Government would soon be announcing new guidelines on how the controversial Indigenisation Act would be implemented in other sectors of the economy, he said.
Meanwhile, Kasukuwere dismissed claims by Minister of Industry and Commerce Professor Welshman Ncube that government had suspended implementation of the Indigenisation regulations.
“Let me say that the Minister of Youth Development, Indigenisation and
Empowerment remains the sole mouthpiece on issues of indigenisation and empowerment.
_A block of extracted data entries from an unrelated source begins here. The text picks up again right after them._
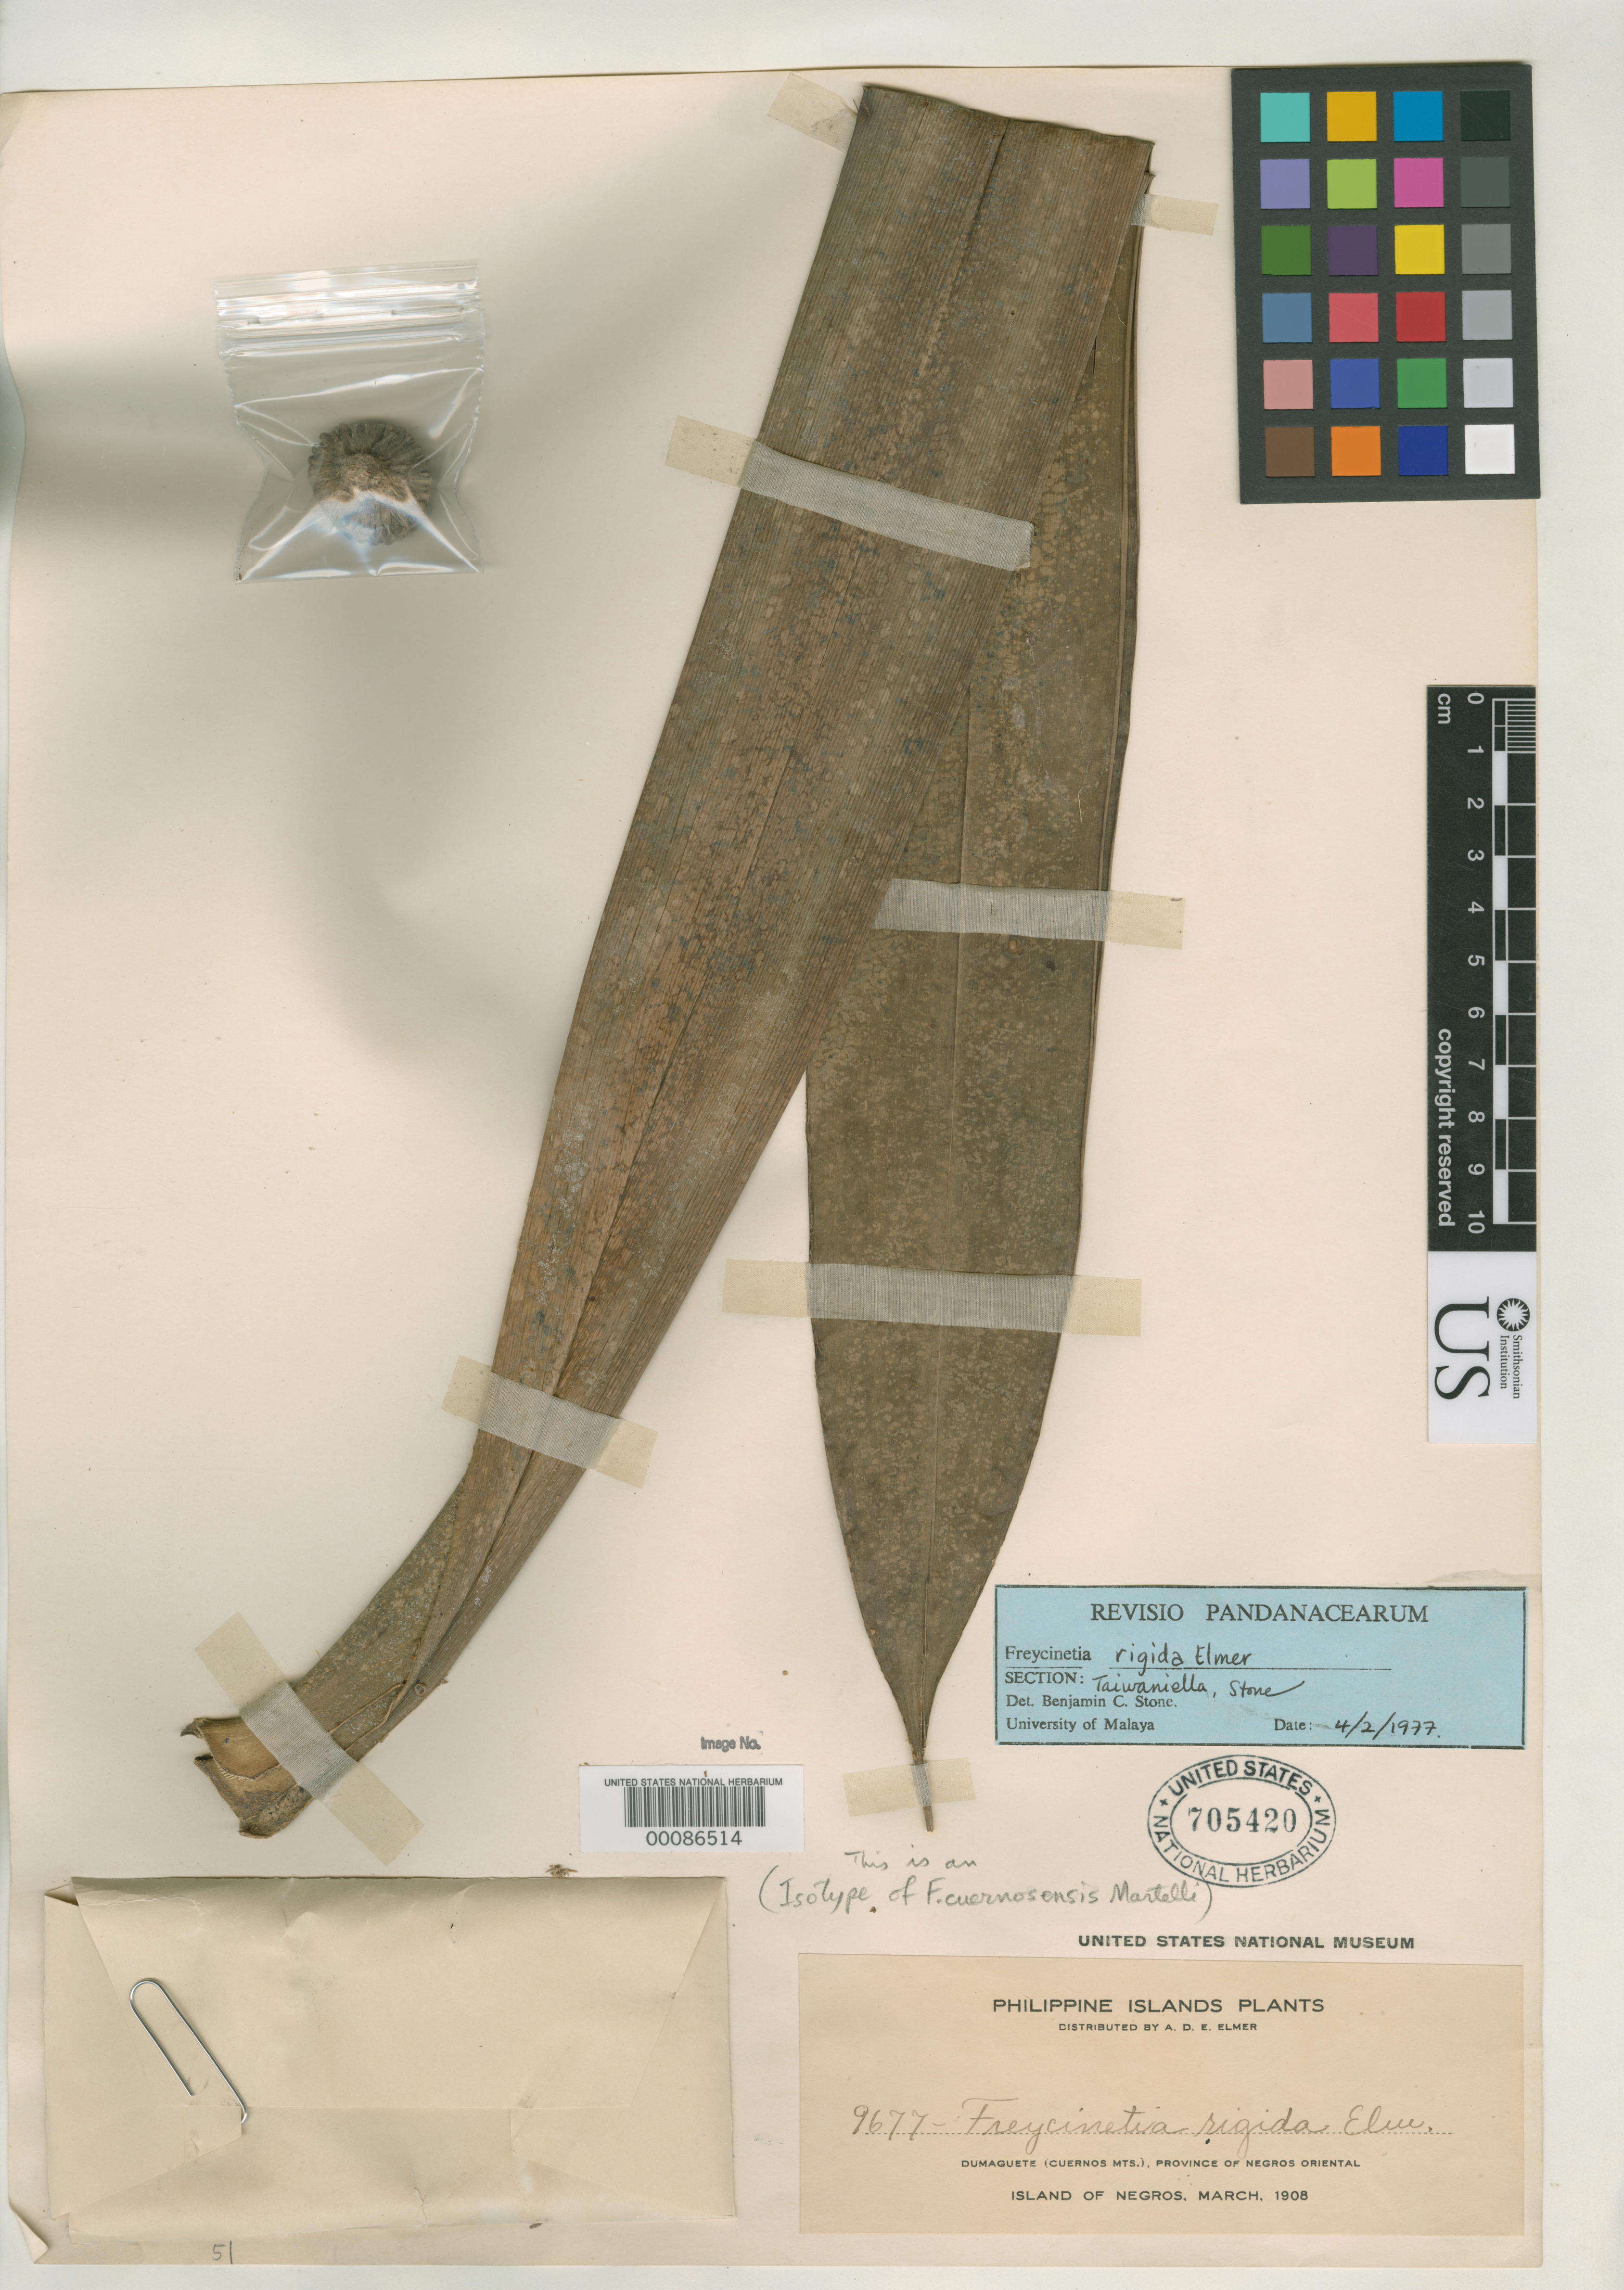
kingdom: Plantae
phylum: Tracheophyta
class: Liliopsida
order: Pandanales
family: Pandanaceae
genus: Freycinetia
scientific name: Freycinetia cuernosensis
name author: Martelli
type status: Isotype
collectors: A. D. E. Elmer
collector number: Phil. Pl. 9677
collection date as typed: Mar 1908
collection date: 1908-03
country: Philippines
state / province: Central Visayas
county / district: Negros Oriental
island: Negros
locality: Dumaguete.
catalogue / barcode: US 705420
We have not frozen indigenisation,” he said.
Under the empowerment programme, foreign-owned firms are required to cede significant stake to local blacks by 2015 and those failing to comply risk losing their operating licenses.
Mugabe, whose then sole ruling ZANU PF party passed the Indigenisation and Economic Empowerment Bill in 2007, had initially wanted all foreign-owned firms to cede 51 percent stake to locals.
He backed down after Tsvangirai opposed the requirement to force all foreigners to surrender control of their investments and the coalition government later modified the rules to allow varying percentages of shareholding foreign-owned companies in various sectors of the economy must transfer to local blacks.
The committees appointed to recommend to the government the various shareholding thresholds are yet to report back to Kasukuwere.
Analysts say the empowerment drive is unlikely to succeed as most local business people are unable to raise the required funding to buy shares from foreign-owned companies.
A similar empowerment drive by Mugabe in agriculture destroyed the mainstay sector, leaving once self sufficient Zimbabwe dependent on food aid after the 86-year old leader failed to provide funding, inputs and skills training to black villagers resettled on former white-owned commercial farms to maintain production.
And critics fear that the economic empowerment is a ploy by Mugabe to reward his allies and supporters with thriving businesses in the same way his top backers in his ZANU PF party and the military were rewarded with the best farms grabbed from whites.
Large multinational corporations such as cigarette manufacturer BAT Zimbabwe, which is 80 percent British-owned; UK-controlled financial institutions Barclays Bank and Standard Chartered Bank, food group Nestlé Zimbabwe, mining giants Rio Tinto and Zimplats, and AON Insurance are some of the big foreign-owned firms that will be forced to cede control to locals. – ZimOnline.